### Do this
Pick out every line of the data below that contains the string "FACE", matching case exactly, and copy each such line in full.

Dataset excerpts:
---------------
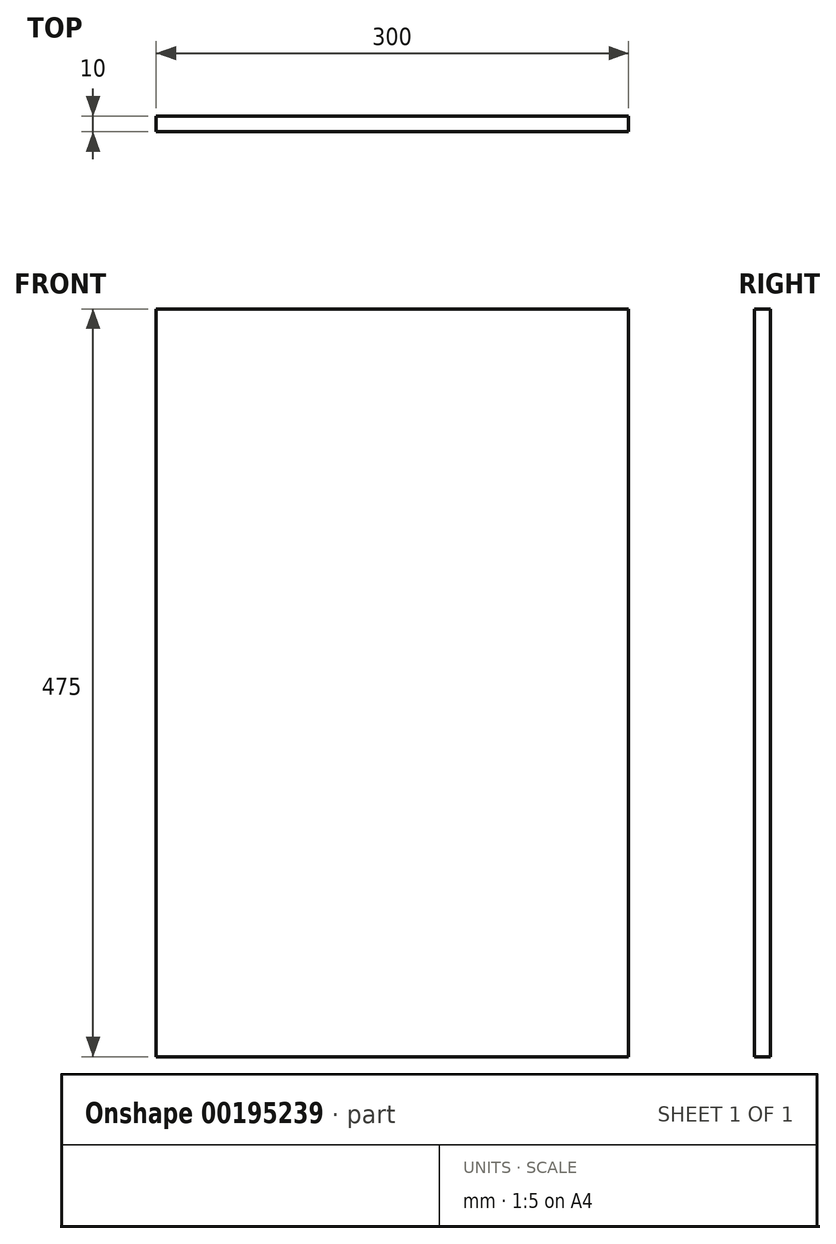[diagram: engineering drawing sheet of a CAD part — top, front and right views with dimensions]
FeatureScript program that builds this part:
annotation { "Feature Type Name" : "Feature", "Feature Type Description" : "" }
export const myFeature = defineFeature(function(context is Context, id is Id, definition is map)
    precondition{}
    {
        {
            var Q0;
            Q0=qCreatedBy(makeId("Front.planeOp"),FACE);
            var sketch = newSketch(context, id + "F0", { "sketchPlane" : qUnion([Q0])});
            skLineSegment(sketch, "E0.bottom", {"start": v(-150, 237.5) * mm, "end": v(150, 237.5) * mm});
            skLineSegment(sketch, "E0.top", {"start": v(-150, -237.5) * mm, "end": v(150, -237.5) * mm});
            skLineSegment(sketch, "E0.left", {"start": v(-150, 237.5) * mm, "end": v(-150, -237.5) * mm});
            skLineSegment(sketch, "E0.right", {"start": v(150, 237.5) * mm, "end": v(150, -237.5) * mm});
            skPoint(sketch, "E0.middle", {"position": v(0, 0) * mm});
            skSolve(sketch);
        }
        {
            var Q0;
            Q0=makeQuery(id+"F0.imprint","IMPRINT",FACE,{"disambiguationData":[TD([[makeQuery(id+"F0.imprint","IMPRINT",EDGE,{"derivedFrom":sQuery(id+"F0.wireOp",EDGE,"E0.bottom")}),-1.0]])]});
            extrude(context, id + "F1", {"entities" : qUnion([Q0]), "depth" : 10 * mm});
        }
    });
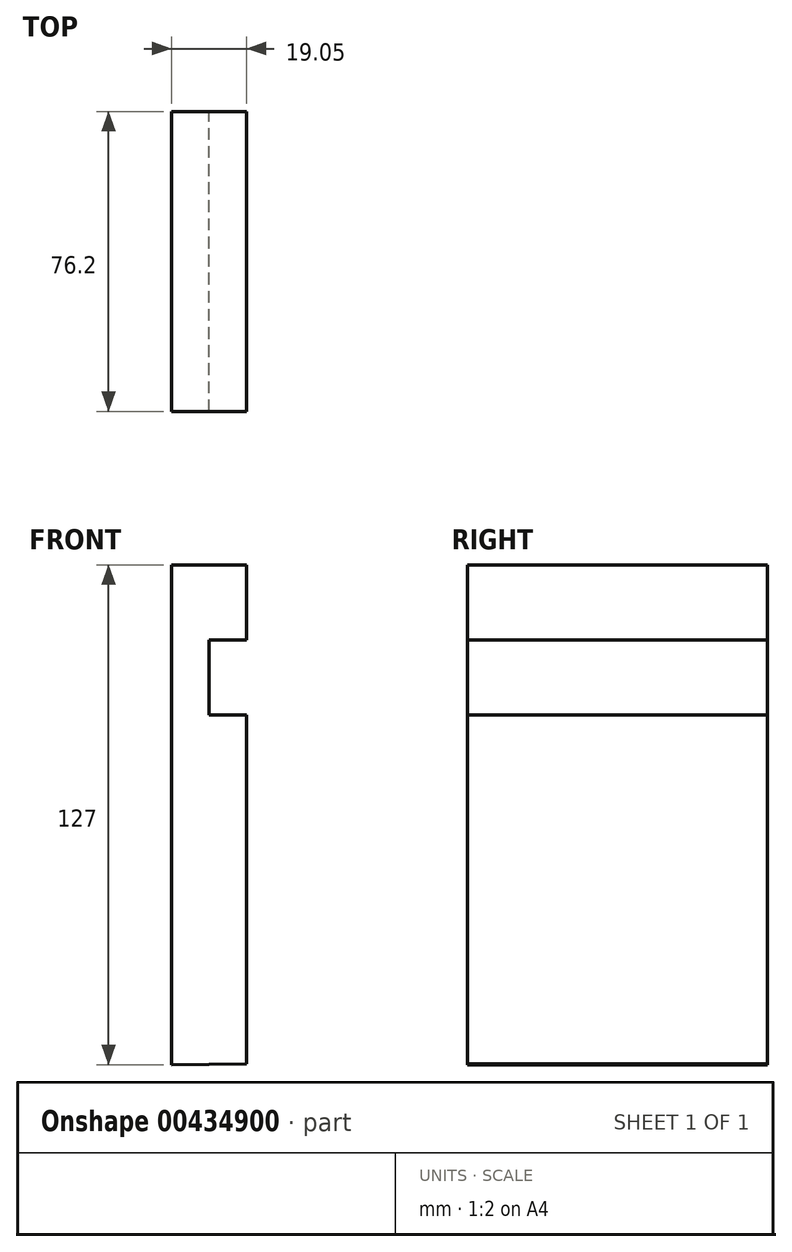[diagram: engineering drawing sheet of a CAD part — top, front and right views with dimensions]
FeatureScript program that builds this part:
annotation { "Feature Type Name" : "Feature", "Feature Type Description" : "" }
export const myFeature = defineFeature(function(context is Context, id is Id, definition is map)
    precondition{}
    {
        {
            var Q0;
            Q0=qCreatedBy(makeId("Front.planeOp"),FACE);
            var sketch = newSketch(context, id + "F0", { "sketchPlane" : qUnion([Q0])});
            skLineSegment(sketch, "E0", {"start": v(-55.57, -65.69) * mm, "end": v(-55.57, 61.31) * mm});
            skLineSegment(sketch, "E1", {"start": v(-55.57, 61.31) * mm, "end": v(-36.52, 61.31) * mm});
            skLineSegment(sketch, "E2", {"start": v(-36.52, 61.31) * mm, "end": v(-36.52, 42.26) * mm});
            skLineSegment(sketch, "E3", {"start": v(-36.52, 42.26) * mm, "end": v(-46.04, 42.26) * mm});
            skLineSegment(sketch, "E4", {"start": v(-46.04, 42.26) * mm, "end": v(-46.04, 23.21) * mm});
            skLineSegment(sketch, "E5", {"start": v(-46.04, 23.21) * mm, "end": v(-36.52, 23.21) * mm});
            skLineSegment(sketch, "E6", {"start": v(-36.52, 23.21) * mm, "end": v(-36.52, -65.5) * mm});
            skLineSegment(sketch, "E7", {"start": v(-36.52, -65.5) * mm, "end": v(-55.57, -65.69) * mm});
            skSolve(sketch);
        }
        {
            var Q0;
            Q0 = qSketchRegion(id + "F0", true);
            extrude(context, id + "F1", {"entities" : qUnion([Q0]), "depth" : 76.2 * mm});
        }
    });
---------------
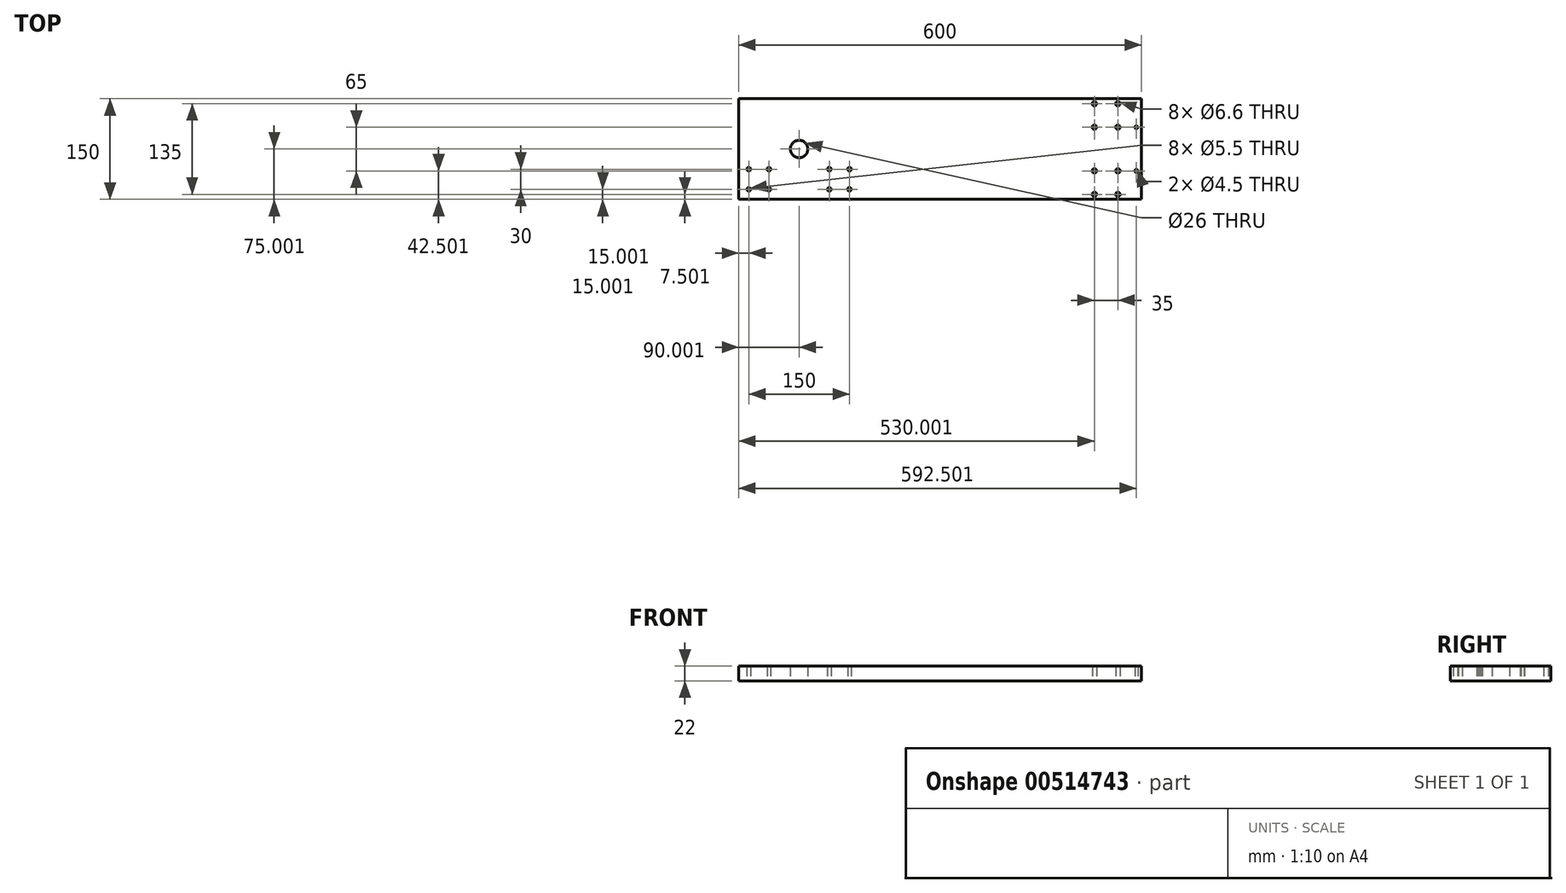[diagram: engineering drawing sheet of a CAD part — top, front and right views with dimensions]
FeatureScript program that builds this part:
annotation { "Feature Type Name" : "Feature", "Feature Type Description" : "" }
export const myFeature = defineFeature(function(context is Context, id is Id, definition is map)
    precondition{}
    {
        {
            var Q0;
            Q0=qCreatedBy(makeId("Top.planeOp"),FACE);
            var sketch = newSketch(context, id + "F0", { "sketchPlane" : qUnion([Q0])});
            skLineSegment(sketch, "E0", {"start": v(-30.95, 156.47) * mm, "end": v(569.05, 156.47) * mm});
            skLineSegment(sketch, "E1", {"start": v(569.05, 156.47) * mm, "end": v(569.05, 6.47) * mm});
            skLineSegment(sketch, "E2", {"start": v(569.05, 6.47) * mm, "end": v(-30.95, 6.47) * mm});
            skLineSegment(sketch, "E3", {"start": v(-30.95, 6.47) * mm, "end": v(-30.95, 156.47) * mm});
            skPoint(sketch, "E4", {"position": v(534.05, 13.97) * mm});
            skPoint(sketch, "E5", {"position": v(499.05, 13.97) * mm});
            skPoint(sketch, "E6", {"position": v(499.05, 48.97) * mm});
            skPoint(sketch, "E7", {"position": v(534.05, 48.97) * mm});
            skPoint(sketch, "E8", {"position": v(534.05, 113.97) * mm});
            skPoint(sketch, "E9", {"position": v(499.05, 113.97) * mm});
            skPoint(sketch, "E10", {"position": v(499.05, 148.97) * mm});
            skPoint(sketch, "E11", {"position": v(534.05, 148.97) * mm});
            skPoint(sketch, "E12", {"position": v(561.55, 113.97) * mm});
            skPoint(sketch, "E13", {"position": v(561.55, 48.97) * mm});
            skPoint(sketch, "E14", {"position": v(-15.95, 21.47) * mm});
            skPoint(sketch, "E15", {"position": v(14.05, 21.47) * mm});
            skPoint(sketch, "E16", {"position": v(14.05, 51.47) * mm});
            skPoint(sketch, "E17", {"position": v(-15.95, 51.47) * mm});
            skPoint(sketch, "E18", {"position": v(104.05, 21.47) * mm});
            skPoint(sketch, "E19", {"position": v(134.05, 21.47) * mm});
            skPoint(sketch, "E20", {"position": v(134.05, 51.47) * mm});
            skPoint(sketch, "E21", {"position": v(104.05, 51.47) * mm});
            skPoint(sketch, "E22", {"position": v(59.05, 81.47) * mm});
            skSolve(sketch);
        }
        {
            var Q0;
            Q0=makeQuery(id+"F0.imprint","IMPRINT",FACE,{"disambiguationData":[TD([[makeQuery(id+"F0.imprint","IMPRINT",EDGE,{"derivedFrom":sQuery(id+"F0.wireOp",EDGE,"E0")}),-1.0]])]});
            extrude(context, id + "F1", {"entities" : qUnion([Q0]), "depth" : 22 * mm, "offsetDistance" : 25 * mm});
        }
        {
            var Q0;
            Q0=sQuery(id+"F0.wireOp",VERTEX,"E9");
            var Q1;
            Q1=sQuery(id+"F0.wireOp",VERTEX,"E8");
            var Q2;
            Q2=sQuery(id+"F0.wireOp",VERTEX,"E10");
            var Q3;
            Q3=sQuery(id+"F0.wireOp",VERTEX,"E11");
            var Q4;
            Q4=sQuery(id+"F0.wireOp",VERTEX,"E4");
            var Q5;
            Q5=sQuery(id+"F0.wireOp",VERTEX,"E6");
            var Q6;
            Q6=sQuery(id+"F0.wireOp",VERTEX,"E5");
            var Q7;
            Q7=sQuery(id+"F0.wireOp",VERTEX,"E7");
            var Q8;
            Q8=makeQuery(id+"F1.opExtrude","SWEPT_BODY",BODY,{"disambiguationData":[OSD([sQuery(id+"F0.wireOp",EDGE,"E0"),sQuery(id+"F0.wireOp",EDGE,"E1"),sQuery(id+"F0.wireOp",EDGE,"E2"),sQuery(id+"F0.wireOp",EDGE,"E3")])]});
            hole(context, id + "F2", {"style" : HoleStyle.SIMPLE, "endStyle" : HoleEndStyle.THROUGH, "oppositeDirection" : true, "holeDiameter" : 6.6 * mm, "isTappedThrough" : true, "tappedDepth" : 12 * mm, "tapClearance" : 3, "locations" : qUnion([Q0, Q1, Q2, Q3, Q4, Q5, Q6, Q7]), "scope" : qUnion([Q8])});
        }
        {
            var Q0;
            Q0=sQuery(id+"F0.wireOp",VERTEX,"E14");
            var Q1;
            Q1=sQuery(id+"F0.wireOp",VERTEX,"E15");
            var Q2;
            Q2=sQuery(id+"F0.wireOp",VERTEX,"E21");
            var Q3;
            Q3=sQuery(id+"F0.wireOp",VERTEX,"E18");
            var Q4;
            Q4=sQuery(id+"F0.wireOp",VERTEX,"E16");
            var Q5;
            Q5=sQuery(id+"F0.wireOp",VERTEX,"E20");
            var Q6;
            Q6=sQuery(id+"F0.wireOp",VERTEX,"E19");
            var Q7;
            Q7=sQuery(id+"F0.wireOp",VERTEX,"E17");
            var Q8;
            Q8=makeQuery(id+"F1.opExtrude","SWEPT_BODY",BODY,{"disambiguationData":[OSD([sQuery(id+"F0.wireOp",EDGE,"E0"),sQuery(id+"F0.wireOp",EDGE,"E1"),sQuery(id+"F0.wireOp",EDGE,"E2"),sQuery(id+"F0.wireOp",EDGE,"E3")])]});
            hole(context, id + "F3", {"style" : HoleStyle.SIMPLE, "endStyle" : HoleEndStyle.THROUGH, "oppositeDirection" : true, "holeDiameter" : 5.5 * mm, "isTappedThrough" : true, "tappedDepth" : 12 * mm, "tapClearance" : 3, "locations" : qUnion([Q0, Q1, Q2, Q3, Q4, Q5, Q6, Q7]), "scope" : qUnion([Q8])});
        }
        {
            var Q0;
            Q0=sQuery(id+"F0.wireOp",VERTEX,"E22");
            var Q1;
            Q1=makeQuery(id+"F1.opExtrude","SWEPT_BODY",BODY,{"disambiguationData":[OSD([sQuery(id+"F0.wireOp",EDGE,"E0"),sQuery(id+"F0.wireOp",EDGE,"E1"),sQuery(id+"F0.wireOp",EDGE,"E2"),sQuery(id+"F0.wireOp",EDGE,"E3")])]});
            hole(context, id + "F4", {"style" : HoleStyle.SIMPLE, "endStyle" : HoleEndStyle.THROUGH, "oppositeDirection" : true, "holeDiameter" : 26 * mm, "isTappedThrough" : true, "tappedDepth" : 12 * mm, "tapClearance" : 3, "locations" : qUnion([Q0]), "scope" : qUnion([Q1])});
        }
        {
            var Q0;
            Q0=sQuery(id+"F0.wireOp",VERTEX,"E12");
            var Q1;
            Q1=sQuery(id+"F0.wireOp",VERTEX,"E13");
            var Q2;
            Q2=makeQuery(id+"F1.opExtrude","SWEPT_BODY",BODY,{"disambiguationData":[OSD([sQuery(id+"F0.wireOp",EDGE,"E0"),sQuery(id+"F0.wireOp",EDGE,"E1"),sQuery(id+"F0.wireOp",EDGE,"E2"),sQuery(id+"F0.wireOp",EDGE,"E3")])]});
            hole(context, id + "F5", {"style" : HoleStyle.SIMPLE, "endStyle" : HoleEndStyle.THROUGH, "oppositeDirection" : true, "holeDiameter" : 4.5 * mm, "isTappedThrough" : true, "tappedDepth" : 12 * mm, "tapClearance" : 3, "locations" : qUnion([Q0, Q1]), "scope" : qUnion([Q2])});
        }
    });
---------------
### Solution
            Q0=qCreatedBy(makeId("Front.planeOp"),FACE);
            Q0=makeQuery(id+"F0.imprint","IMPRINT",FACE,{"disambiguationData":[TD([[makeQuery(id+"F0.imprint","IMPRINT",EDGE,{"derivedFrom":sQuery(id+"F0.wireOp",EDGE,"E0.bottom")}),-1.0]])]});
            Q0=qCreatedBy(makeId("Front.planeOp"),FACE);
            Q0=qCreatedBy(makeId("Top.planeOp"),FACE);
            Q0=makeQuery(id+"F0.imprint","IMPRINT",FACE,{"disambiguationData":[TD([[makeQuery(id+"F0.imprint","IMPRINT",EDGE,{"derivedFrom":sQuery(id+"F0.wireOp",EDGE,"E0")}),-1.0]])]});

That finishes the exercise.